That’s my perception at least.
I would bet that if you asked a sample of research-active academics if they could give up undergraduate teaching and focus on research, the vast majority would do so in a heartbeat. I think that most academics see undergraduate teaching as a chore that they could do without.
The problem is that very few academics are natural teachers that are truly passionate about what they do. That’s hardly surprising because you get to be an academic largely on the basis of research achievement. Having to teach is the price you pay for being able to continue your research career. And most academics love doing research.
Many academics will claim to enjoy teaching and perhaps they would in an ideal world where teaching loads were light and the fatigue hadn’t set in. But the reality is that many have very high teaching loads leading to an element of burnout. Teaching, especially lecturing, is an almost uniquely draining activity (although nowhere near as much as secondary or primary teaching) – the exposure, the need to ‘perform’, the repetitive nature of it, the increased demands for supporting materials.
On the contrary, research is an extremely enjoyable activity even if there is an increasing amount of ‘hassle’ involved. It is a privilege to able to engage in bit of personal creativity and to be able to contribute to the sum of human knowledge. There is just something inherently satisfying about trying to make sense of a new set of data or of the results of a simulation. Research is also a very ego-driven process. Academics are, by nature, pretty competitive, and research gives us the opportunity to show our academic prowess to our peers. Universities are quite judgmental places and the way people are most judged is on the basis of their research output.
This preference for research pervades the entire academic system. It leads to a hierarchy of importance in the minds of managers and leads to staffing policies that in my view are simply unsustainable. Many of the senior managers in universities have a natural bias towards research achievement. The view seems to be that research performance is a much better marker of a person’s ‘management’ potential than is teaching. Perhaps it is; who really knows? So, in a time when universities are making ‘initiatives’ of all kinds, those with an excellent research track record are often dragged away to ‘head up’ all sorts of centres and institutes, not exactly ‘kicking and screaming’ in the process. And who can blame them really. There comes a time when people want new challenges and moving away from the teaching coal face is an entirely understandable and human response. The problem though is that the ‘secondment’ of such staff leaves large gaps behind, gaps that are not easily filled.

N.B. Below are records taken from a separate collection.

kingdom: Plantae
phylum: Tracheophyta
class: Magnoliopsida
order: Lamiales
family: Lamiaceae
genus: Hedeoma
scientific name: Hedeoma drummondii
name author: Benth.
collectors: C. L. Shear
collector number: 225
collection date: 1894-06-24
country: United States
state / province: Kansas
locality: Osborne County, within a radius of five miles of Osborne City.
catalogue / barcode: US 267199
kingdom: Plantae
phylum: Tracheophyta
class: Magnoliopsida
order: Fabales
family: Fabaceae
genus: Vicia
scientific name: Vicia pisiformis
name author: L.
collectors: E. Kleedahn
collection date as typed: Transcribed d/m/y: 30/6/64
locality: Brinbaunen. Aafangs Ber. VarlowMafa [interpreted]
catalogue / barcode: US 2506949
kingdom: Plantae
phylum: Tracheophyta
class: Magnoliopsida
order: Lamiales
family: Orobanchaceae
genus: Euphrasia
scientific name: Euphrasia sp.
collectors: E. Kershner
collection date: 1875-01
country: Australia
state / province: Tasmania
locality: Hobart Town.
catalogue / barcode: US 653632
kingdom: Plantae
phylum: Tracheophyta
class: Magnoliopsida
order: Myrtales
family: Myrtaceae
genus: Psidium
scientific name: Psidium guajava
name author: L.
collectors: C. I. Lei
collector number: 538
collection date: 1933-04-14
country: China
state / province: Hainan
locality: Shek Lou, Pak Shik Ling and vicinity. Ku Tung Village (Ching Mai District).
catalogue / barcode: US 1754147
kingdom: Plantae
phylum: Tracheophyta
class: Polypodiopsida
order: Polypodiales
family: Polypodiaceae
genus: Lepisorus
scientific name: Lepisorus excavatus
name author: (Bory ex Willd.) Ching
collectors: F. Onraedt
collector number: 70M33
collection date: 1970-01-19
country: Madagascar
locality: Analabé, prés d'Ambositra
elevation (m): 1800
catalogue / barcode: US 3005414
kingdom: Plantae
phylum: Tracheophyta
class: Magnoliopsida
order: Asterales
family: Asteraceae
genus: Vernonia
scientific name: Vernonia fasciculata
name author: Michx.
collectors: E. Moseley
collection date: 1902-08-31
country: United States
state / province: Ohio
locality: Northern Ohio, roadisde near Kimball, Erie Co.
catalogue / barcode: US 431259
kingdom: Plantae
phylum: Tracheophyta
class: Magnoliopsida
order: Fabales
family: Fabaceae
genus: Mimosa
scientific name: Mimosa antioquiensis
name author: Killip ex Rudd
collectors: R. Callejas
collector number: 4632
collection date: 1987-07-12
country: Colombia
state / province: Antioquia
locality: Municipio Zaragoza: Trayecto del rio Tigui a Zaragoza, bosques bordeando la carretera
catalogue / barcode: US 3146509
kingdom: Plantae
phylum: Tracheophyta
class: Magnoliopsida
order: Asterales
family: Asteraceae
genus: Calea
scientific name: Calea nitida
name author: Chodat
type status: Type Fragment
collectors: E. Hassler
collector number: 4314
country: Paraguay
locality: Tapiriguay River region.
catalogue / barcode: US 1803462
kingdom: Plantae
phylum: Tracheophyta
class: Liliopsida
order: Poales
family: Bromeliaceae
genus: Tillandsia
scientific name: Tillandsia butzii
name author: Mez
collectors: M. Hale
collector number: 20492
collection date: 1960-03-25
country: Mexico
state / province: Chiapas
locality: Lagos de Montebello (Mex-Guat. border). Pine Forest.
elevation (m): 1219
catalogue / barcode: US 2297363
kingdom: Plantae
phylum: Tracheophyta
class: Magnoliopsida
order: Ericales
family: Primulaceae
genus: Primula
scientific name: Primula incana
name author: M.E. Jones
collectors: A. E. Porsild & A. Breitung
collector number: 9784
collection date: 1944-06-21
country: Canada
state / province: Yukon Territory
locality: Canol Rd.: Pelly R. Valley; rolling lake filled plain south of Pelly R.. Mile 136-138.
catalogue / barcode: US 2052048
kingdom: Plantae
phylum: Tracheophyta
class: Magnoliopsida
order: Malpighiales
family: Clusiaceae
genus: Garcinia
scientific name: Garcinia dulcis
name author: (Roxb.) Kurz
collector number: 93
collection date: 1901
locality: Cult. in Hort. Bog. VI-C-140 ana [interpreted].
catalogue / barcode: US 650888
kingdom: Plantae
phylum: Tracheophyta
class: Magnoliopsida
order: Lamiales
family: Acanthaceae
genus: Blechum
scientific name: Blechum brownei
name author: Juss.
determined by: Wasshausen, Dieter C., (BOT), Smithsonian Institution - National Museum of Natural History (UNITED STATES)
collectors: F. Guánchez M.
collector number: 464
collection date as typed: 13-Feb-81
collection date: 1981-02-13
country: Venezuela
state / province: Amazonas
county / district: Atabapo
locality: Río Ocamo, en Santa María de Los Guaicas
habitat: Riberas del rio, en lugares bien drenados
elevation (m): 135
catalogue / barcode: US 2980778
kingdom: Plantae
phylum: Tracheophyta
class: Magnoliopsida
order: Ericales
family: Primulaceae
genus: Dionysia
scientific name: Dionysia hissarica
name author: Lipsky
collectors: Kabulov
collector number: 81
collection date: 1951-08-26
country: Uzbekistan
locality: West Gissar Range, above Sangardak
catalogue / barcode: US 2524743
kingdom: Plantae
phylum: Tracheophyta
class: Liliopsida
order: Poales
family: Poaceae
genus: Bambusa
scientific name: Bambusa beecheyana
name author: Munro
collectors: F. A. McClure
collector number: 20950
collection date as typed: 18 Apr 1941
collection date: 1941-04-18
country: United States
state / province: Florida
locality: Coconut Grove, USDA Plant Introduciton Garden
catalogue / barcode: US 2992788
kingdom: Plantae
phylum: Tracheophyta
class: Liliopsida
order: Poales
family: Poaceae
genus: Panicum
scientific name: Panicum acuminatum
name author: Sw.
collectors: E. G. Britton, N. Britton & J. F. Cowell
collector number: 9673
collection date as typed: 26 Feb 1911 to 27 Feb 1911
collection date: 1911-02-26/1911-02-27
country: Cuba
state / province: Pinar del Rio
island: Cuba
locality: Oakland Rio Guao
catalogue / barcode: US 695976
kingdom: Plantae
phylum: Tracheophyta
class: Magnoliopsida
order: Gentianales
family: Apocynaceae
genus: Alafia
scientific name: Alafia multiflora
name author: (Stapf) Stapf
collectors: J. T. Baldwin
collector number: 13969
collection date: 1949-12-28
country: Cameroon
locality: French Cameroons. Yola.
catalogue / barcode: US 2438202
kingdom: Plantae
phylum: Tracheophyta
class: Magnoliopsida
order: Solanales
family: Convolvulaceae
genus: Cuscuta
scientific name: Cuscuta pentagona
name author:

There are times when, I admit, I dread walking into a lecture. But it is often on those occasions that I am most upbeat afterwards. I suppose I realise after all of these years that no matter how much I might be dreading a lecture, there can be something curiously invigorating about lecturing or laboratory teaching. It is often on days when I am least expecting it that I leave a lecture in a state of mild elation. And so I largely keep the faith. But when I look into the future and see a third level system with decreasing core teaching staff, increasing teaching loads, increased student numbers and less time to indulge in a bit of research creativity, I just wonder what I would do if a new opportunity came my way. Would I happily ditch the teaching?